Teresa Hönigl-Decrinis, Gerhard Kirchmair



Institute for Experimental Physics, University of Innsbruck, 6020 Innsbruck, Austria

&

Institute for Quantum Optics and Quantum Information of the Austrian Academy of Sciences, 6020 Innsbruck, Austria



julian.daser@uibk.ac.at,

Propagating microwave photons in waveguides couple well to superconducting qubits and mediate long-range interactions between distant qubits causing the emergence of collective states due to interference effects [1]. Of particular interest are dark or subradiant states, which are protected from decoherence as they decouple from the waveguide environment and thus exhibit long lifetimes. This makes them promising candidates for photon storage, excitation transfer and photon-photon gates [2].

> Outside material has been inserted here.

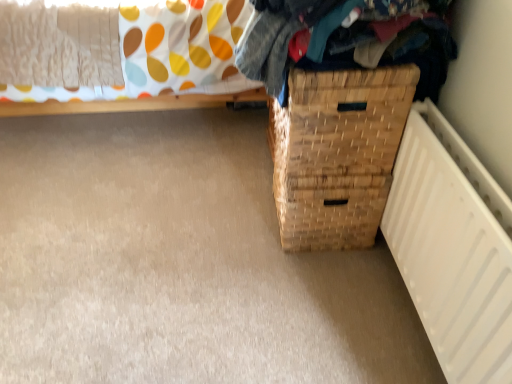
Where is `vacant space in front of woven wood basket at lower right`? Image resolution: width=512 pixels, height=384 pixels. vacant space in front of woven wood basket at lower right is located at coordinates (315, 288).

However, the protection from decoherence comes with a caveat that the control of such states is challenging. Only recently, a collective dark state formed by two transmon pairs, each pair also exhibiting a local dark state, was probed experimentally by exciting selectively through individual drive ports in a rectangular waveguide [3].

To extend the system to larger arrays of transmon qubits [2,4], we are working on a planar implementation. The goal is to have 8 Transmon qubits, coupled to a coplanar waveguide. The qubits will be spaced out by a distance that corresponds to half of the emission wavelength. In such a system it will be possible to create subradiant states with up to four excitations [2].

References

[1] Sheremet, A. S., et al. Rev. Mod. Phys. 95, 015002 (2023)

[2] Holzinger, R., et al., Phys. Rev. Let. 129, 253601 (2022)

[3] Zanner, M., et al., Nature Physics 18, 538-543 (2022)

[4] Orell, T., et al. Phys. Rev. A 105.6, 063701 (2022)